▶ [Activity]:
Find the line with "TACET by Ulla Rauter | Broken City Lab" in the records below. Copy it and every line after it, up to and including the line with "as the Hydrus®".

▶ [Dataset extract]:

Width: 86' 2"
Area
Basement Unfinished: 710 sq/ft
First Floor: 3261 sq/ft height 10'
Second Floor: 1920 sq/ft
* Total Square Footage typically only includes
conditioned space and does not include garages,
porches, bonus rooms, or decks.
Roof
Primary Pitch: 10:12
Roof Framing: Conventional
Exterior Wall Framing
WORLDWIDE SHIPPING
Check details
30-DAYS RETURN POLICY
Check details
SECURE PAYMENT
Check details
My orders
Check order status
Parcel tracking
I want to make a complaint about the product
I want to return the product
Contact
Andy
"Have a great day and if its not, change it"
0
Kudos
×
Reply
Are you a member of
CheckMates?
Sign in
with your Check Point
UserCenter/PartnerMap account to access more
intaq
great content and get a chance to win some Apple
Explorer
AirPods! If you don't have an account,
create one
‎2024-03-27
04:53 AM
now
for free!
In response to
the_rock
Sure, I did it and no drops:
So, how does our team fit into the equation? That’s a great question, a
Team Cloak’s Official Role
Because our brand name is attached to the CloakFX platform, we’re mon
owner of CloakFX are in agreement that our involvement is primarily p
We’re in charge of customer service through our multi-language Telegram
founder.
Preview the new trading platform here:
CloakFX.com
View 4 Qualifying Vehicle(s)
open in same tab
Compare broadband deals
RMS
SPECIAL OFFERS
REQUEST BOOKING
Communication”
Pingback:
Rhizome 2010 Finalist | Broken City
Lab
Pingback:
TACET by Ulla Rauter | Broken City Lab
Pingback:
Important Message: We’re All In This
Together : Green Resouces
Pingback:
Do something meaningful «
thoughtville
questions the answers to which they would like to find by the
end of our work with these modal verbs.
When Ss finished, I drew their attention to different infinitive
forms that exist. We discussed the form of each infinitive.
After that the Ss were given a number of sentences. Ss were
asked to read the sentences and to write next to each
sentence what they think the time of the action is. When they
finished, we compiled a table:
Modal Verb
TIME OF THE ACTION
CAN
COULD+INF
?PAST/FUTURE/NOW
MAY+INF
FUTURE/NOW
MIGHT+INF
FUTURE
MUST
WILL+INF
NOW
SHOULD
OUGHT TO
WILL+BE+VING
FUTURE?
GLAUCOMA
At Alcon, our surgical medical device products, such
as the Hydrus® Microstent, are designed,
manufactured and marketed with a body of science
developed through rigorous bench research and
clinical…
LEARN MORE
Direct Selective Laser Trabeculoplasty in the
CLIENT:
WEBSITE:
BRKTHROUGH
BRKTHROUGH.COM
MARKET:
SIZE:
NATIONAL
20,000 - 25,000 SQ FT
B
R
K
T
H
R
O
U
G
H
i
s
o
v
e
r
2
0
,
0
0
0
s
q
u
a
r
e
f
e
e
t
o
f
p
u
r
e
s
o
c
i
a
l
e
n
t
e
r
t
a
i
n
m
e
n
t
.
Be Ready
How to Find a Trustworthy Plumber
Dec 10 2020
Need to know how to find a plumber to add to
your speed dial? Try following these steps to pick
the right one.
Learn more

▶ [Solution for this task]:
TACET by Ulla Rauter | Broken City Lab
Pingback:
Important Message: We’re All In This
Together : Green Resouces
Pingback:
Do something meaningful «
thoughtville
questions the answers to which they would like to find by the
end of our work with these modal verbs.
When Ss finished, I drew their attention to different infinitive
forms that exist. We discussed the form of each infinitive.
After that the Ss were given a number of sentences. Ss were
asked to read the sentences and to write next to each
sentence what they think the time of the action is. When they
finished, we compiled a table:
Modal Verb
TIME OF THE ACTION
CAN
COULD+INF
?PAST/FUTURE/NOW
MAY+INF
FUTURE/NOW
MIGHT+INF
FUTURE
MUST
WILL+INF
NOW
SHOULD
OUGHT TO
WILL+BE+VING
FUTURE?
GLAUCOMA
At Alcon, our surgical medical device products, such
as the Hydrus® Microstent, are designed,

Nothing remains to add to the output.